Der Tenor Vincenzo Di Rosa profitiert, als leidenschaftlicher Chansonnier französischer und italienischer Balladen, von seiner Herkunft als Italo-Franzose. Schon als Neunjähriger tritt er, in der Folkloregruppe seines Vaters, als Solosänger und Tänzer auf. Später widmet er sich dem Klavier- und Gesangsstudium, an der
Hochschule für Musik und Theater in Saarbrücken und absolviert in Mainz seine Konzertreife im Fach Gesang mit Bestnote.

Zahlreiche Konzertverpflichtungen schließen sich an: Erfolgreiche Darbietungen als Solotenor finden ihre Höhepunkte in Musical-Engagements, mit Werken von Webber, Bernstein, Sondheim und Gershwin, sowie in einer Operngala vor der königlichen Delegation Jordaniens.

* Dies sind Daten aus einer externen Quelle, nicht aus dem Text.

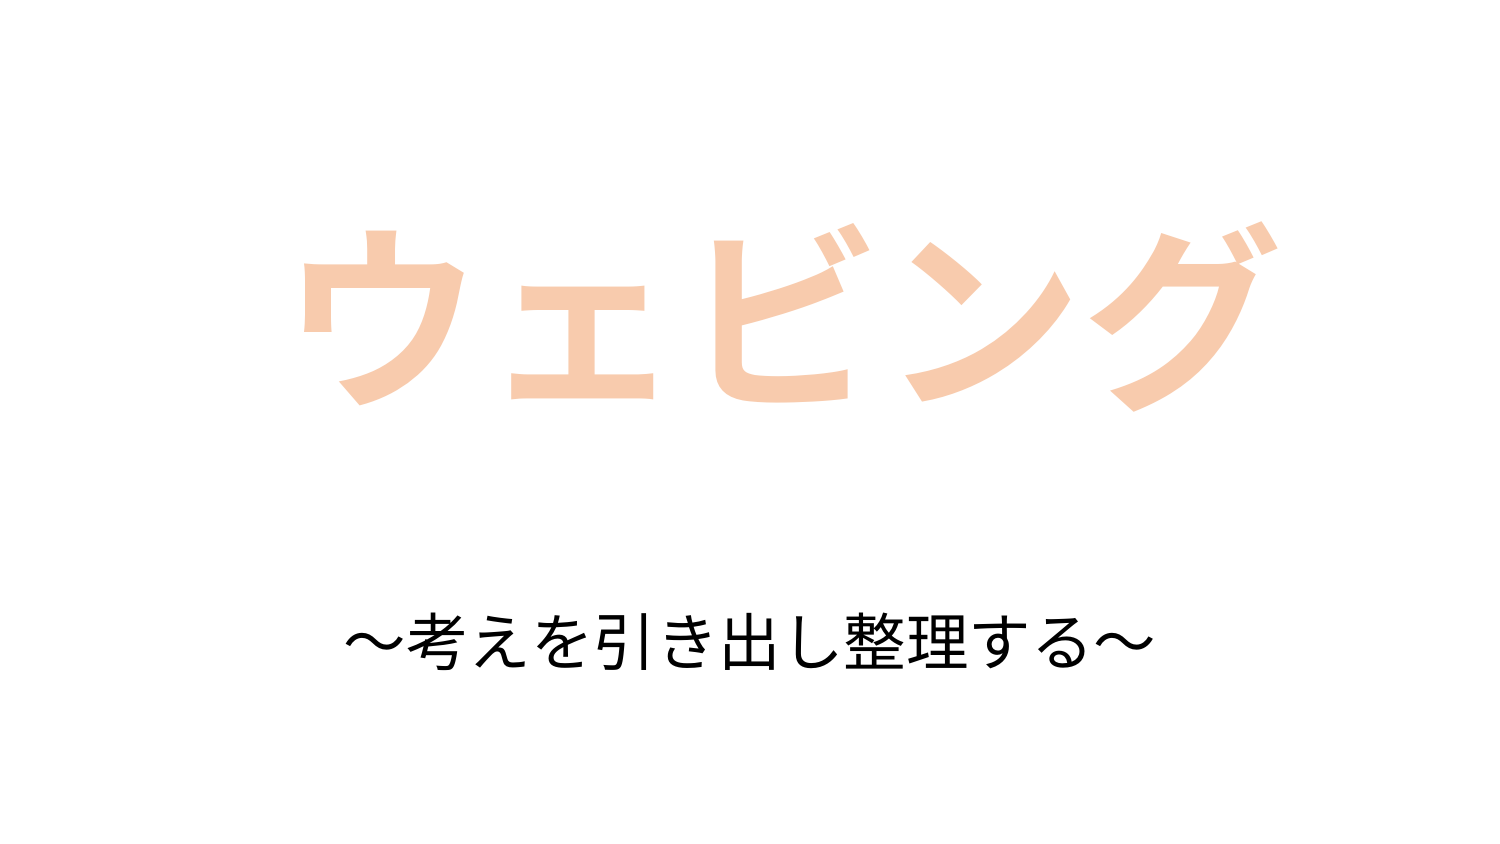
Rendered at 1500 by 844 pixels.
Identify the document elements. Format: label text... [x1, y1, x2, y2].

title ウェビング [215, 164, 1349, 444]
subtitle ～考えを引き出し整理する～ [187, 515, 1313, 719]
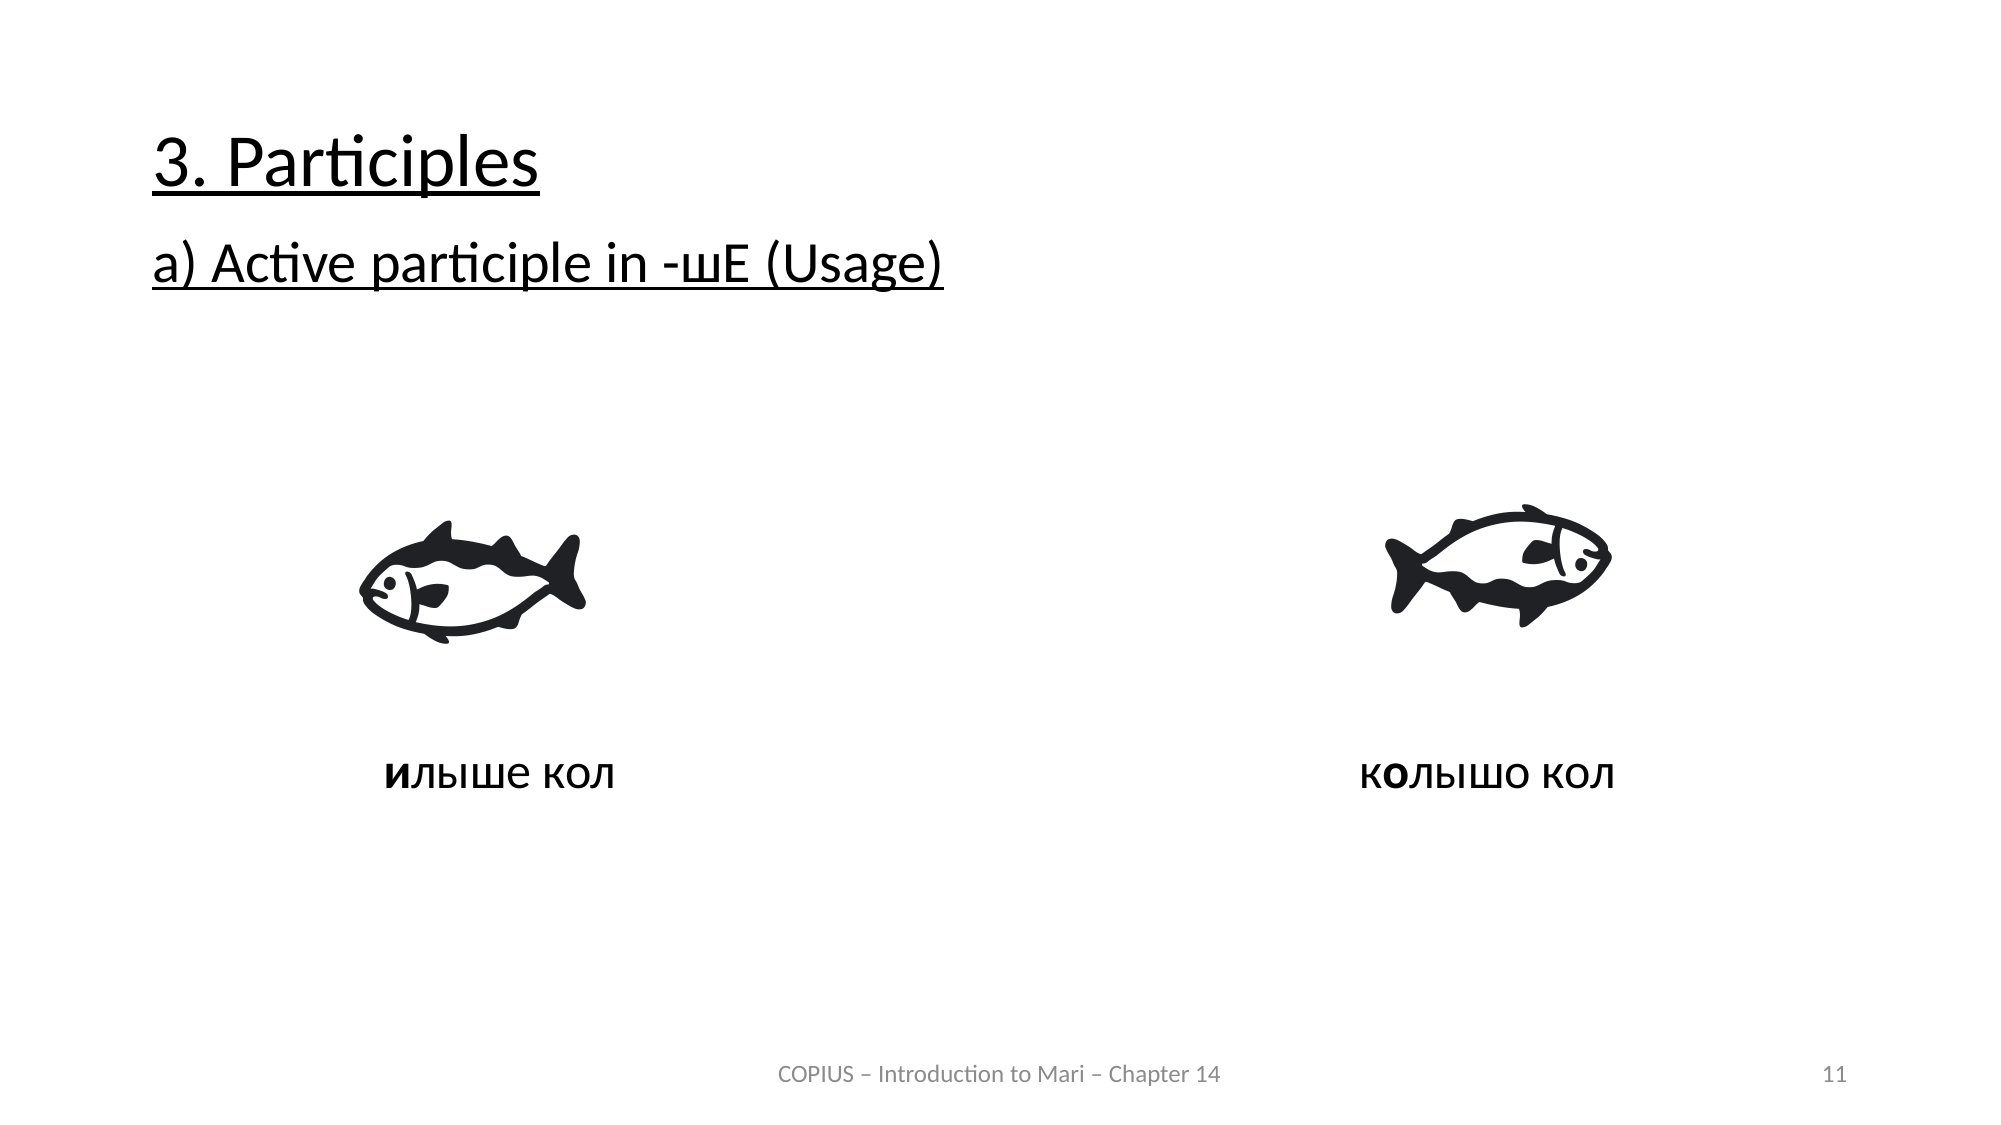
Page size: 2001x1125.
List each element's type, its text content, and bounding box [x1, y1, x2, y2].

text_box колышо кол [1337, 730, 1638, 806]
text_box a) Active participle in -шЕ (Usage) [137, 225, 1863, 313]
text_box 🐟 [1268, 445, 1638, 701]
slide_number 11 [1412, 1042, 1863, 1103]
text_box илыше кол [362, 730, 638, 806]
text_box 🐟 [334, 448, 703, 704]
list 3. Participles [137, 113, 1863, 225]
footer COPIUS – Introduction to Mari – Chapter 14 [662, 1042, 1338, 1103]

Zu seinem streng klassischen Repertoire gesellt sich während seiner Ausbildung die Leidenschaft als Interpret des klassischen Chansons: Jacques Brel, Charles Aznavour, Gino Paoli, Luigi Tenco sind seine Passion. Dabei ist es ihm gelungen, klassische Elemente mit dem Chanson so zu verbinden, dass ein eigener, unverwechselbarer Stil entstanden ist. Seine Auftritte als Chansonnier führen ihn in das In- und Ausland. Im Jahr 2000 ist er für die italienische Botschaft in Kuwait auf Tournee. Im Jahr 1999 wird er Preisträger der offiziellen Hymne zur "1000-Jahr-Feier" in Saarbrücken. Ein weiterer Meilenstein: der Live-Auftritt 1998 im Chateau Beychevelle, im Programm mit Patricia Kaas, anläßlich einer Präsentation für den Konzern Peugeot.

Im März 2005 hat er die Ehre für Charles Aznavour, dem Künstler des Jahrhunderts (von CNN und TIMES MAGAZINE gewählt), anlässlich seiner deutschen Biografieveröffentlichung, dessen Lieder in der Leipziger Oper, in Anwesenheit des Künstlers, vorzutragen.

Am Klavier wird Vincenzo Di Rosa stets von seinem Pianisten, Georgi Mundrov, begleitet.